--- START ---

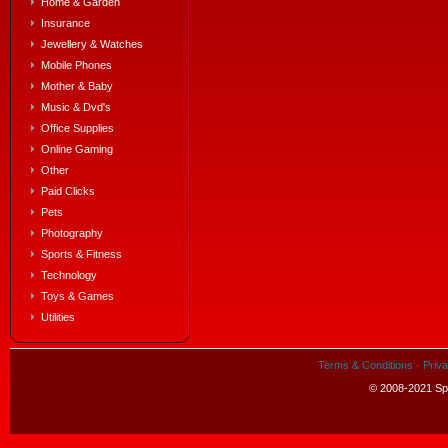
Home & Garden
Insurance
Jewellery & Watches
Mobile Phones
Mother & Baby
Music & Dvd's
Office Supplies
Online Gaming
Other
Paid Clicks
Pets
Photography
Sports & Fitness
Technology
Toys & Games
Utilities
Terms & Conditions
·
Priva
© 2008-2021 Spe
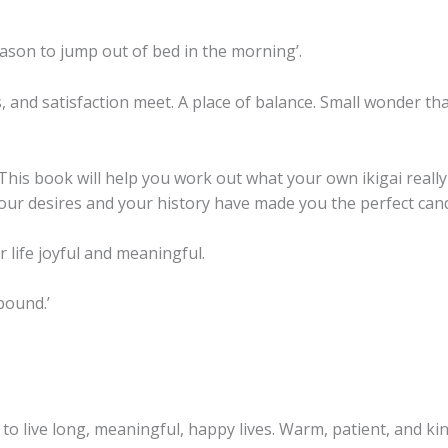
Balanced,
and
reason to jump out of bed in the morning’.
Meaningful
Life
 and satisfaction meet. A place of balance. Small wonder that 
quantity
 This book will help you work out what your own ikigai really
 your desires and your history have made you the perfect candi
 life joyful and meaningful.
lbound.’
e to live long, meaningful, happy lives. Warm, patient, and k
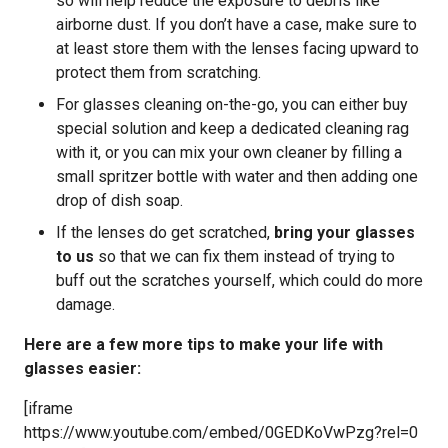
so will help reduce the exposure to debris like
airborne dust. If you don’t have a case, make sure to
at least store them with the lenses facing upward to
protect them from scratching.
For glasses cleaning on-the-go, you can either buy
special solution and keep a dedicated cleaning rag
with it, or you can mix your own cleaner by filling a
small spritzer bottle with water and then adding one
drop of dish soap.
If the lenses do get scratched,
bring your glasses
to us
so that we can fix them instead of trying to
buff out the scratches yourself, which could do more
damage.
Here are a few more tips to make your life with
glasses easier:
[iframe
https://www.youtube.com/embed/0GEDKoVwPzg?rel=0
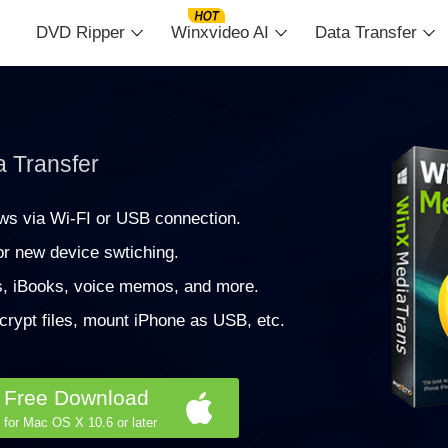
DVD Ripper
Winxvideo AI
Data Transfer
a Transfer
ws via Wi-FI or USB connection.
r new device swtiching.
s, iBooks, voice memos, and more.
crypt files, mount iPhone as USB, etc.
Free Download
for Mac OS X 10.6 or later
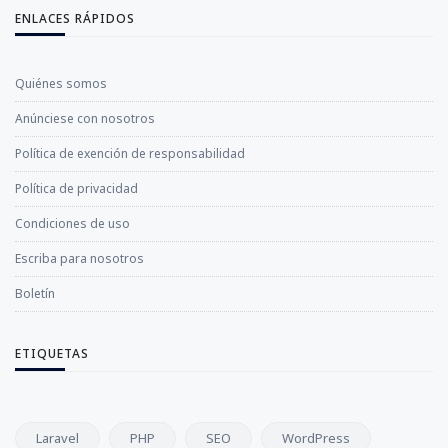
ENLACES RÁPIDOS
Quiénes somos
Anúnciese con nosotros
Política de exención de responsabilidad
Política de privacidad
Condiciones de uso
Escriba para nosotros
Boletín
ETIQUETAS
Laravel
PHP
SEO
WordPress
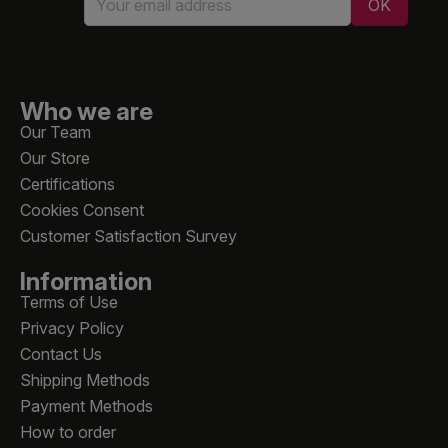
Who we are
Our Team
Our Store
Certifications
Cookies Consent
Customer Satisfaction Survey
Information
Terms of Use
Privacy Policy
Contact Us
Shipping Methods
Payment Methods
How to order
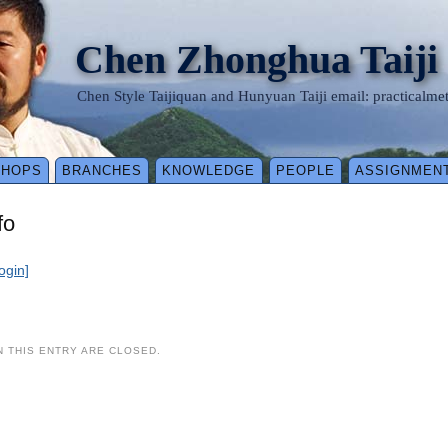
Chen Zhonghua Taiji
Chen Style Taijiquan and Hunyuan Taiji email: practical
SHOPS
BRANCHES
KNOWLEDGE
PEOPLE
ASSIGNMEN
fo
login]
 THIS ENTRY ARE CLOSED.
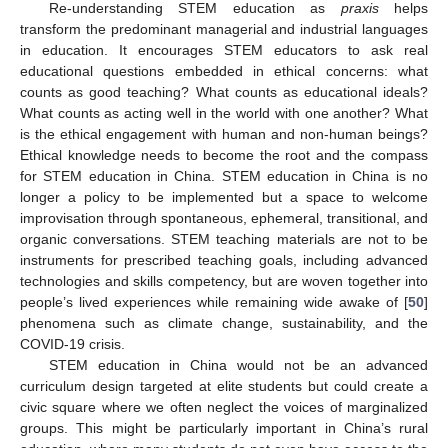
Re-understanding STEM education as
praxis
helps
transform the predominant managerial and industrial languages
in education. It encourages STEM educators to ask real
educational questions embedded in ethical concerns: what
counts as good teaching? What counts as educational ideals?
What counts as acting well in the world with one another? What
is the ethical engagement with human and non-human beings?
Ethical knowledge needs to become the root and the compass
for STEM education in China. STEM education in China is no
longer a policy to be implemented but a space to welcome
improvisation through spontaneous, ephemeral, transitional, and
organic conversations. STEM teaching materials are not to be
instruments for prescribed teaching goals, including advanced
technologies and skills competency, but are woven together into
people’s lived experiences while remaining wide awake of [
50
]
phenomena such as climate change, sustainability, and the
COVID-19 crisis.
STEM education in China would not be an advanced
curriculum design targeted at elite students but could create a
civic square where we often neglect the voices of marginalized
groups. This might be particularly important in China’s rural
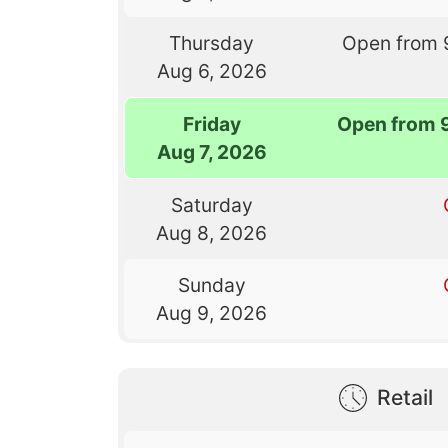
Thursday
Open from 
Aug 6, 2026
Friday
Open from 
Aug 7, 2026
Saturday
Aug 8, 2026
Sunday
Aug 9, 2026
Retail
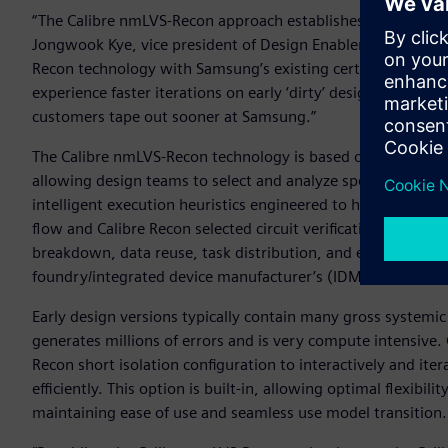
“The Calibre nmLVS-Recon approach establishes an entirely n
Jongwook Kye, vice president of Design Enablement Team a
Recon technology with Samsung’s existing certified sign-off
experience faster iterations on early ‘dirty’ designs, driving 
customers tape out sooner at Samsung.”
The Calibre nmLVS-Recon technology is based on a flexible 
allowing design teams to select and analyze specific classes 
intelligent execution heuristics engineered to help users 
flow and Calibre Recon selected circuit verification checks.
breakdown, data reuse, task distribution, and error mana
foundry/integrated device manufacturer’s (IDM) Calibre sign
Early design versions typically contain many gross systemic 
generates millions of errors and is very compute intensive. 
Recon short isolation configuration to interactively and itera
efficiently. This option is built-in, allowing optimal flexibili
maintaining ease of use and seamless use model transition.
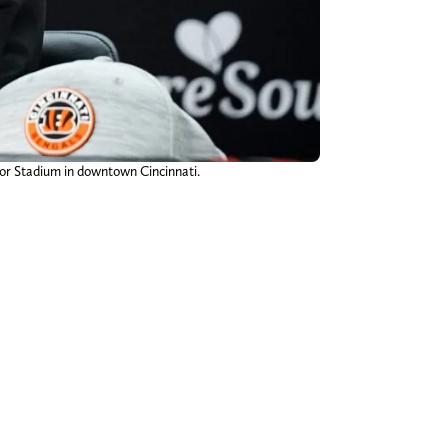
cor Stadium in downtown Cincinnati.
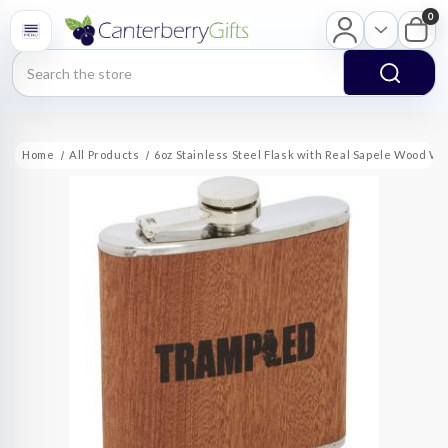
0
Search
Home
All Products
6oz Stainless Steel Flask with Real Sapele Wood Wr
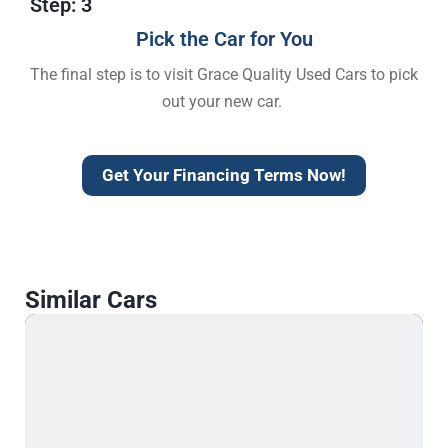
Step: 3
Pick the Car for You
The final step is to visit Grace Quality Used Cars to pick
out your new car.
Get Your Financing Terms Now!
Similar Cars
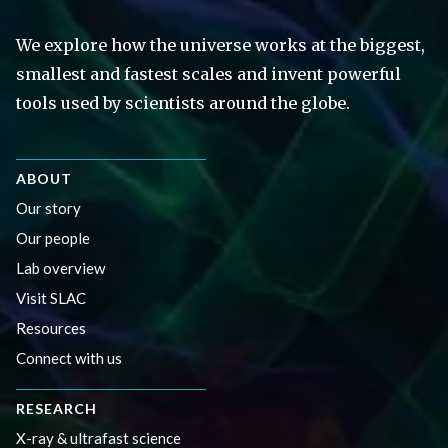
We explore how the universe works at the biggest,
smallest and fastest scales and invent powerful
tools used by scientists around the globe.
ABOUT
Our story
Our people
Lab overview
Visit SLAC
Resources
Connect with us
RESEARCH
X-ray & ultrafast science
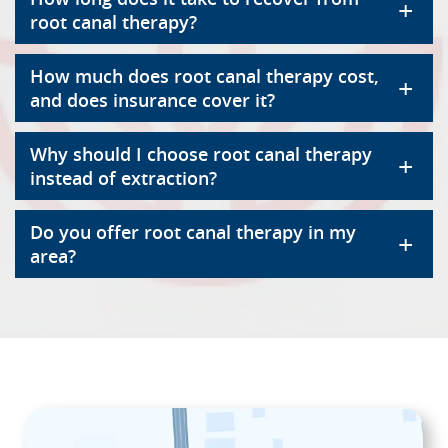
+
root canal therapy?
How much does root canal therapy cost,
+
and does insurance cover it?
Why should I choose root canal therapy
+
instead of extraction?
Do you offer root canal therapy in my
+
area?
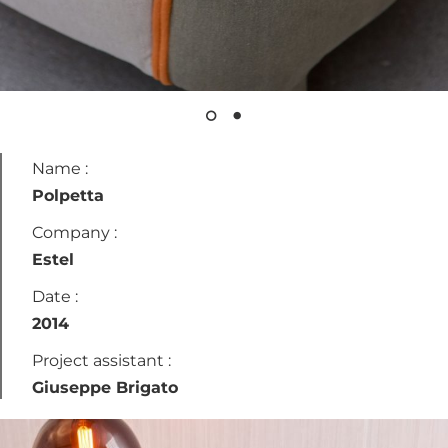
Name :
Polpetta
Company :
Estel
Date :
2014
Project assistant :
Giuseppe Brigato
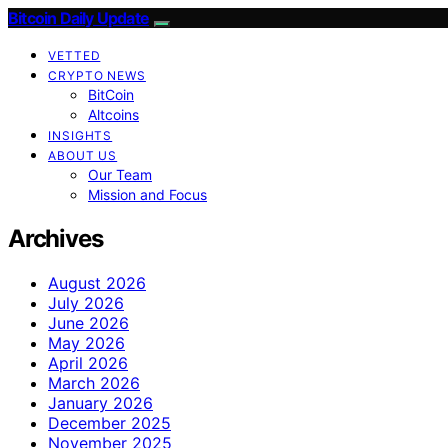
Bitcoin Daily Update
VETTED
CRYPTO NEWS
BitCoin
Altcoins
INSIGHTS
ABOUT US
Our Team
Mission and Focus
Archives
August 2026
July 2026
June 2026
May 2026
April 2026
March 2026
January 2026
December 2025
November 2025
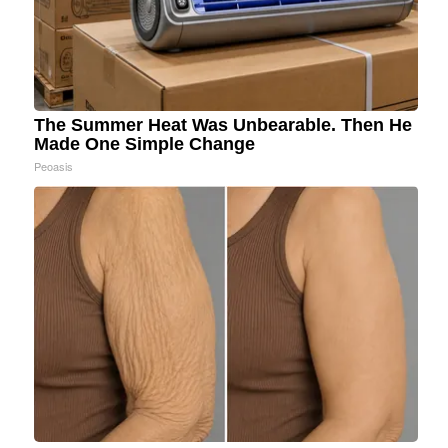
The Summer Heat Was Unbearable. Then He
Made One Simple Change
Peoasis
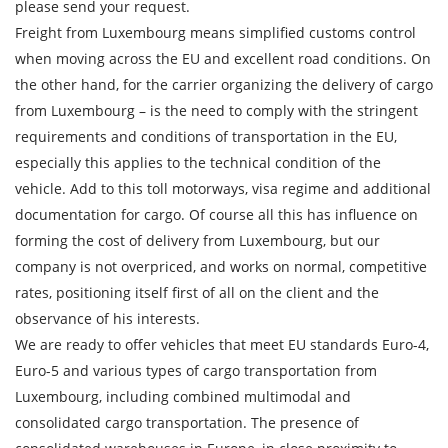
please send your request.
Freight from Luxembourg means simplified customs control
Description of cargo
when moving across the EU and excellent road conditions. On
Loading Date
the other hand, for the carrier organizing the delivery of cargo
from Luxembourg – is the need to comply with the stringent
Transport type
requirements and conditions of transportation in the EU,
especially this applies to the technical condition of the
Cargo weight
vehicle. Add to this toll motorways, visa regime and additional
documentation for cargo. Of course all this has influence on
Cargo volume
forming the cost of delivery from Luxembourg, but our
company is not overpriced, and works on normal, competitive
rates, positioning itself first of all on the client and the
observance of his interests.
Contact person
We are ready to offer vehicles that meet EU standards Euro-4,
Euro-5 and various types of cargo transportation from
Telephone
Luxembourg, including combined multimodal and
consolidated cargo transportation. The presence of
E-mail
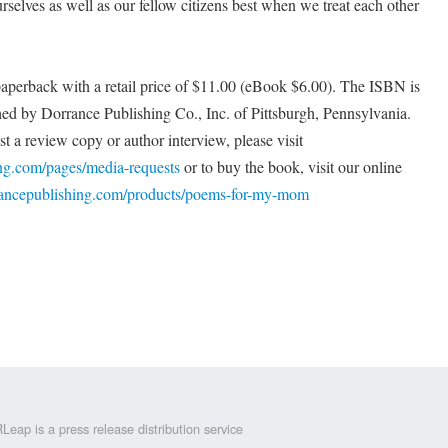
rselves as well as our fellow citizens best when we treat each other
perback with a retail price of $11.00 (eBook $6.00). The ISBN is
ed by Dorrance Publishing Co., Inc. of Pittsburgh, Pennsylvania.
t a review copy or author interview, please visit
ing.com/pages/media-requests
or to buy the book, visit our online
rrancepublishing.com/products/poems-for-my-mom
Leap is a press release distribution service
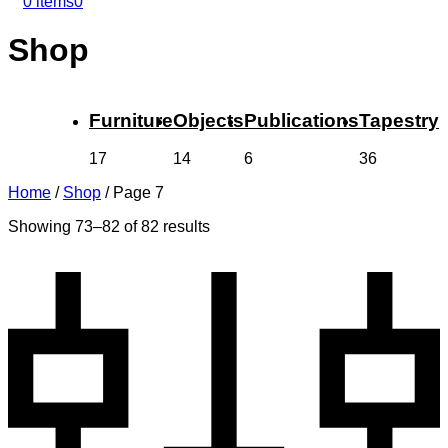
0 items
0
Shop
Furniture
Objects
Publications
Tapestry
17
14
6
36
Home
/
Shop
/
Page 7
Showing 73–82 of 82 results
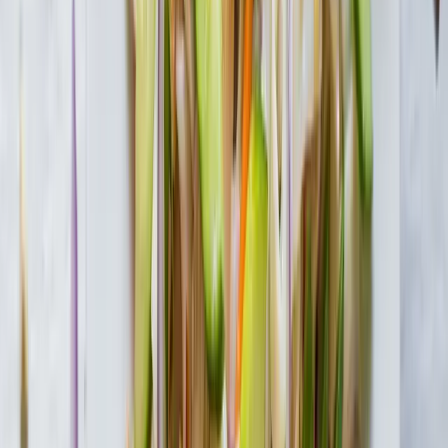
Tofu Shirataki Macaroni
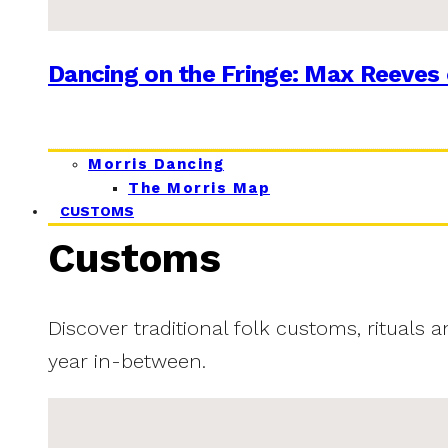
Dancing on the Fringe: Max Reeves 
Morris Dancing
The Morris Map
CUSTOMS
Customs
Discover traditional folk customs, rituals 
year in-between.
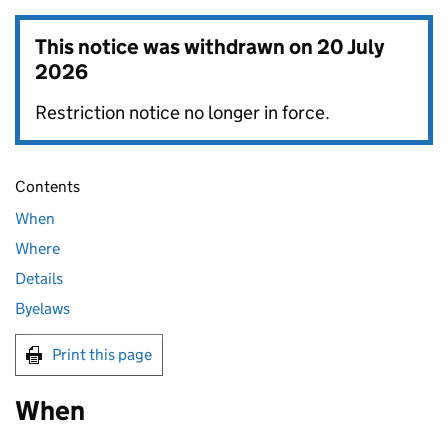
This notice was withdrawn on
20 July
2026
Restriction notice no longer in force.
Contents
When
Where
Details
Byelaws
Print this page
When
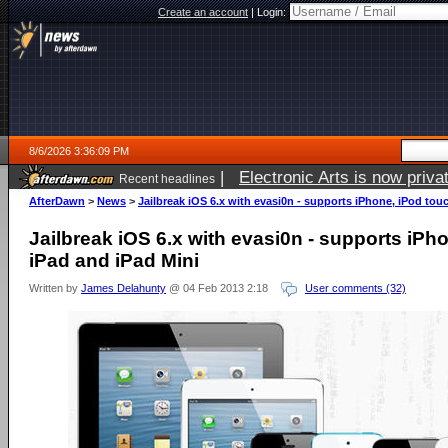
Create an account
|
Login:
8/6/2026 3:36:09 PM
|
Electronic Arts is now pri
Recent headlines
AfterDawn
>
News
>
Jailbreak iOS 6.x with evasi0n - supports iPhone, iPod tou
Jailbreak iOS 6.x with evasi0n - supports iPh
iPad and iPad Mini
Written by
James Delahunty
@ 04 Feb 2013 2:18
User comments (32)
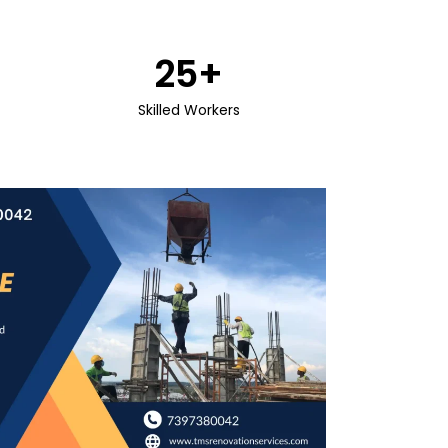
25
+
Skilled Workers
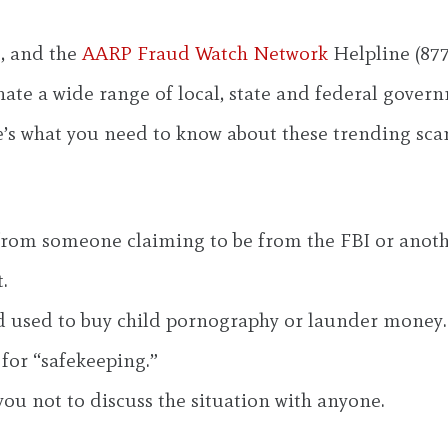
, and the
AARP Fraud Watch Network
Helpline (877
te a wide range of local, state and federal governm
e’s what you need to know about these trending sca
l from someone claiming to be from the FBI or anot
.
d used to buy child pornography or launder money.
for “safekeeping.”
 you not to discuss the situation with anyone.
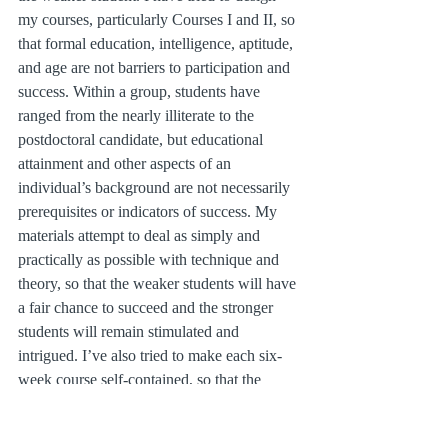
my courses, particularly Courses I and II, so 
that formal education, intelligence, aptitude, 
and age are not barriers to participation and 
success. Within a group, students have 
ranged from the nearly illiterate to the 
postdoctoral candidate, but educational 
attainment and other aspects of an 
individual’s background are not necessarily 
prerequisites or indicators of success. My 
materials attempt to deal as simply and 
practically as possible with technique and 
theory, so that the weaker students will have 
a fair chance to succeed and the stronger 
students will remain stimulated and 
intrigued. I’ve also tried to make each six-
week course self-contained, so that the 
student who leaves the program at the end 
of a course feels a sense of accomplishment 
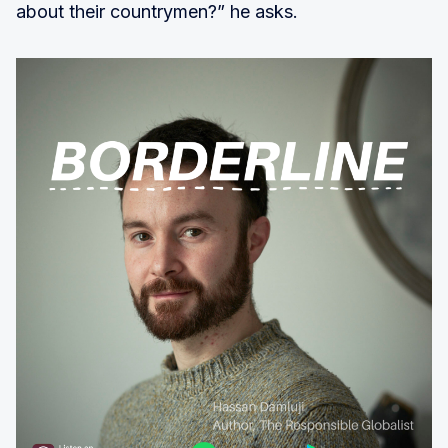
about their countrymen?” he asks.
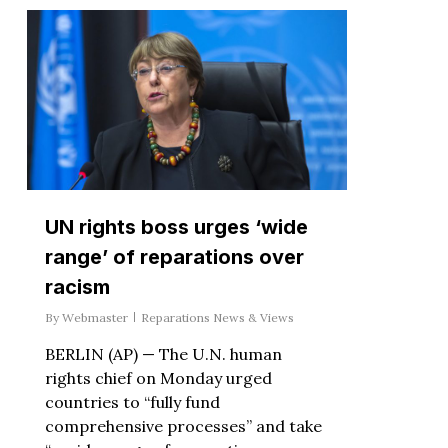
UN rights boss urges ‘wide
range’ of reparations over
racism
By
Webmaster
Reparations News & Views
BERLIN (AP) — The U.N. human
rights chief on Monday urged
countries to “fully fund
comprehensive processes” and take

--- END ---

■ **ASSIGNED TASK**: In the listing above, find the line containing "Morris Dancing" and the line containing "my courses, particularly", then return both of them and every line between, exactly, without pictures.

■ **EXERCISE RESPONSE**:
Morris Dancing
The Morris Map
CUSTOMS
Customs
Discover traditional folk customs, rituals 
year in-between.
This notice was withdrawn on
20 July
2026
Restriction notice no longer in force.
Contents
When
Where
Details
Byelaws
Print this page
When
Create an account
|
Login:
8/6/2026 3:36:09 PM
|
Electronic Arts is now pri
Recent headlines
AfterDawn
>
News
>
Jailbreak iOS 6.x with evasi0n - supports iPhone, iPod tou
Jailbreak iOS 6.x with evasi0n - supports iPh
iPad and iPad Mini
Written by
James Delahunty
@ 04 Feb 2013 2:18
User comments (32)
25
+
Skilled Workers
, and the
AARP Fraud Watch Network
Helpline (877
te a wide range of local, state and federal governm
e’s what you need to know about these trending sca
l from someone claiming to be from the FBI or anot
.
d used to buy child pornography or launder money.
for “safekeeping.”
 you not to discuss the situation with anyone.
my courses, particularly Courses I and II, so 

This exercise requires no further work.